= DATASET EXCERPTS =
-- Opening Marker --
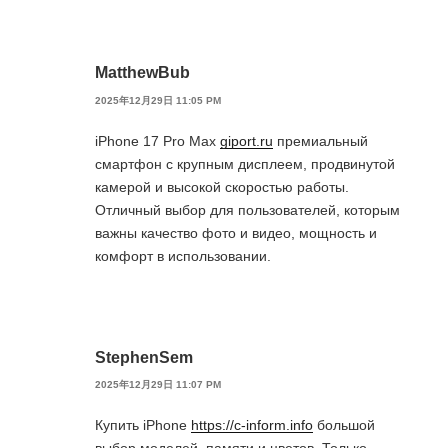
MatthewBub
2025年12月29日 11:05 PM
iPhone 17 Pro Max
giport.ru
премиальный
смартфон с крупным дисплеем, продвинутой
камерой и высокой скоростью работы.
Отличный выбор для пользователей, которым
важны качество фото и видео, мощность и
комфорт в использовании.
StephenSem
2025年12月29日 11:07 PM
Купить iPhone
https://c-inform.info
большой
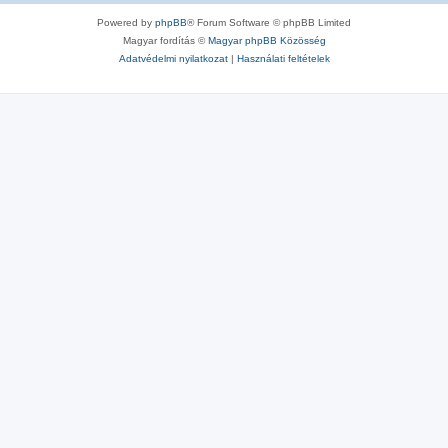
Powered by
phpBB
® Forum Software © phpBB Limited
Magyar fordítás ©
Magyar phpBB Közösség
Adatvédelmi nyilatkozat
|
Használati feltételek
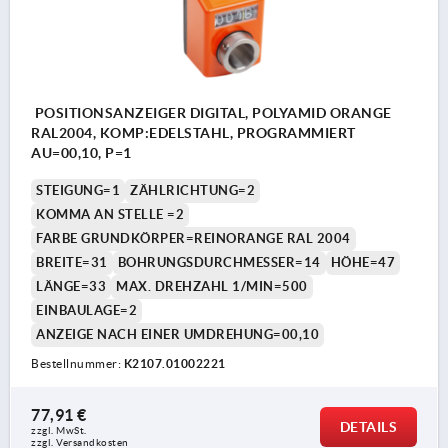
POSITIONSANZEIGER DIGITAL, POLYAMID ORANGE
RAL2004, KOMP:EDELSTAHL, PROGRAMMIERT
AU=00,10, P=1
STEIGUNG=1
ZÄHLRICHTUNG=2
KOMMA AN STELLE =2
FARBE GRUNDKÖRPER=REINORANGE RAL 2004
BREITE=31
BOHRUNGSDURCHMESSER=14
HÖHE=47
LÄNGE=33
MAX. DREHZAHL 1/MIN=500
EINBAULAGE=2
ANZEIGE NACH EINER UMDREHUNG=00,10
Bestellnummer:
K2107.01002221
77,91 €
DETAILS
zzgl. MwSt. 
zzgl. Versandkosten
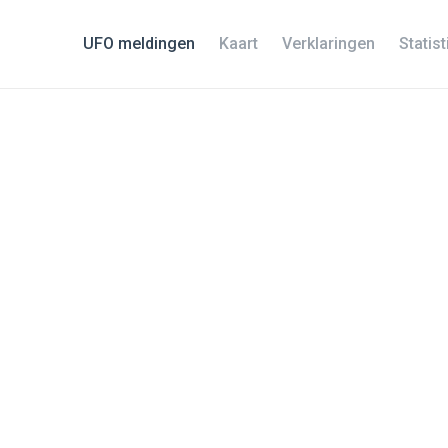
UFO meldingen
Kaart
Verklaringen
Statis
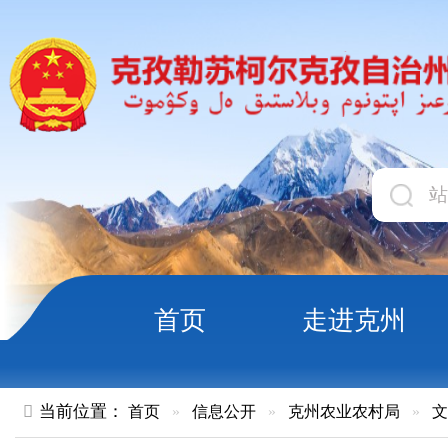
首页
走进克州
领导
当前位置：
首页
»
信息公开
»
克州农业农村局
»
文件
»
正文
关于建立克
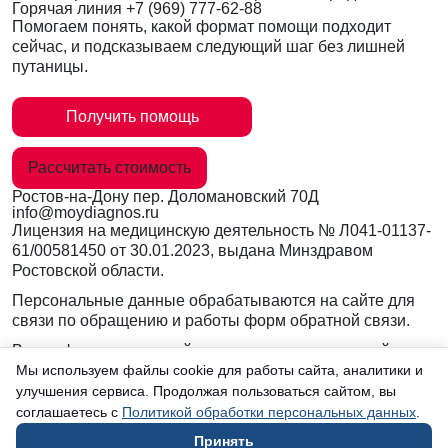
Горячая линия
+7 (969) 777-62-88
Помогаем понять, какой формат помощи подходит
сейчас, и подсказываем следующий шаг без лишней
путаницы.
Получить помощь
Рассчитать стоимость
Ростов-на-Дону
пер. Доломановский 70Д
info@moydiagnos.ru
Лицензия на медицинскую деятельность №
Л041-01137-
61/00581450
от 30.01.2023, выдана Минздравом
Ростовской области.
Персональные данные обрабатываются на сайте для
связи по обращению и работы форм обратной связи.
Вся информация на сайте носит ознакомительный
характер и не заменяет очную консультацию врача.
Мы используем файлы cookie для работы сайта, аналитики и
Консультации по телефону и в мессенджерах не
улучшения сервиса. Продолжая пользоваться сайтом, вы
являются медицинской услугой.
соглашаетесь с
Политикой обработки персональных данных
.
Принять
в Ростове-на-Дону
Согласие на обработку данных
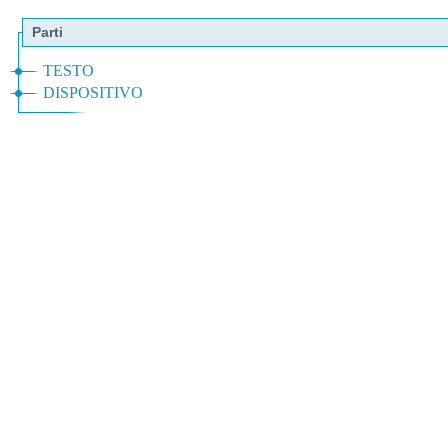
Parti
TESTO
DISPOSITIVO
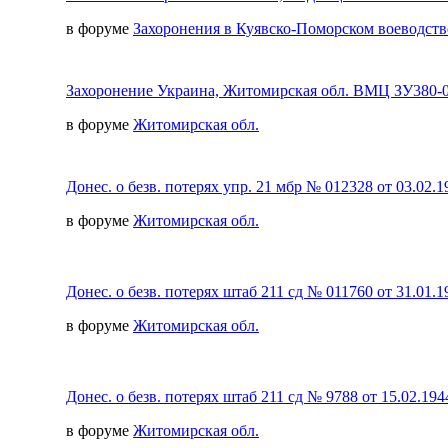
в форуме
Захоронения в Куявско-Поморском воеводстве
Захоронение Украина, Житомирская обл. ВМЦ ЗУ380-06
в форуме
Житомирская обл.
Донес. о безв. потерях упр. 21 мбр № 012328 от 03.02.1
в форуме
Житомирская обл.
Донес. о безв. потерях штаб 211 сд № 011760 от 31.01.1
в форуме
Житомирская обл.
Донес. о безв. потерях штаб 211 сд № 9788 от 15.02.194
в форуме
Житомирская обл.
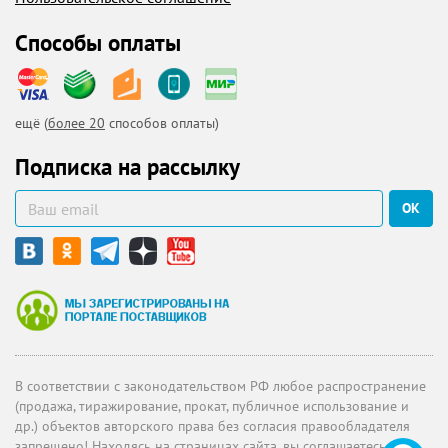
Способы оплаты
ещё (
более 20
способов оплаты)
Подписка на рассылку
ОК
В соответствии с законодательством РФ любое распространение
(продажа, тиражирование, прокат, публичное использование и
др.) объектов авторского права без согласия правообладателя
запрещено! Находясь на страницах сайта, вы соглашаетесь с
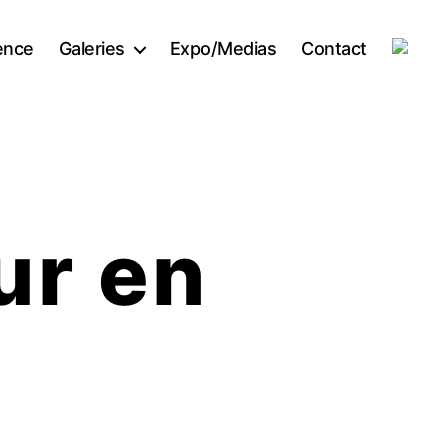
ence
Galeries
Expo/Medias
Contact
ur en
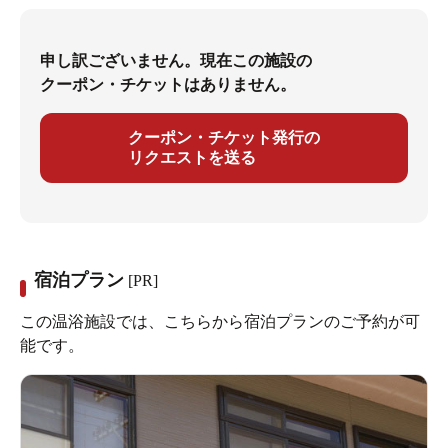
申し訳ございません。現在この施設の
クーポン・チケットはありません。
クーポン・チケット発行の
リクエストを送る
宿泊プラン
[PR]
この温浴施設では、こちらから宿泊プランのご予約が可
能です。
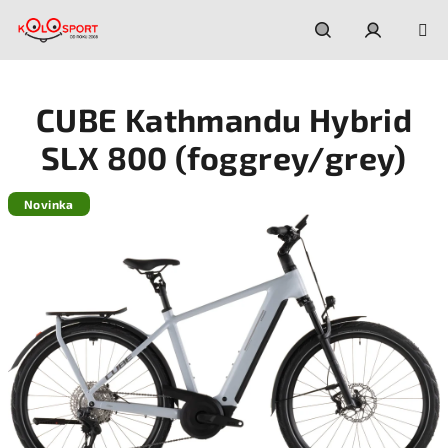
Prejsť
na
obsah
Hľadať
Prihláseni
CUBE Kathmandu Hybrid
SLX 800 (foggrey/grey)
Novinka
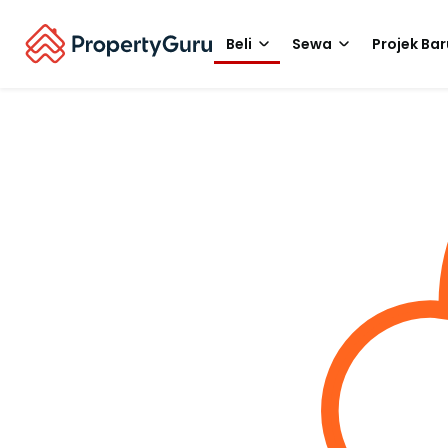
Beli
Sewa
Projek Bar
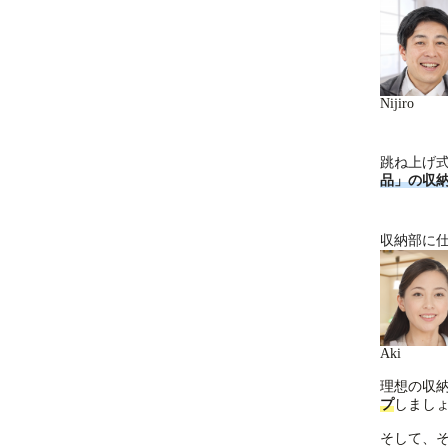
Nijiro
跳ね上げ
品」の収
収納部に
Aki
理想の収
プ
しまし
そして、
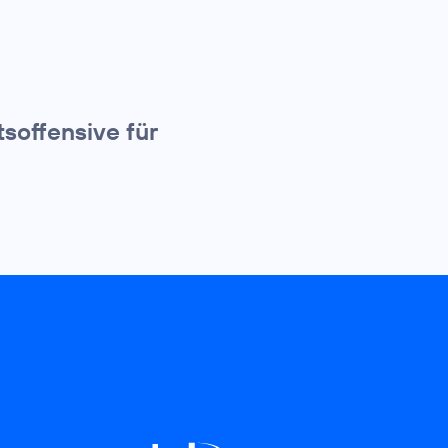
tsoffensive für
-- Closing Marker --
= GOAL OF THE EXERCISE =
What lines in the material above hold the string "потерях"? List them.

= ANSWER SECTION =
Донес. о безв. потерях упр. 21 мбр № 012328 от 03.02.1
Донес. о безв. потерях штаб 211 сд № 011760 от 31.01.1
Донес. о безв. потерях штаб 211 сд № 9788 от 15.02.194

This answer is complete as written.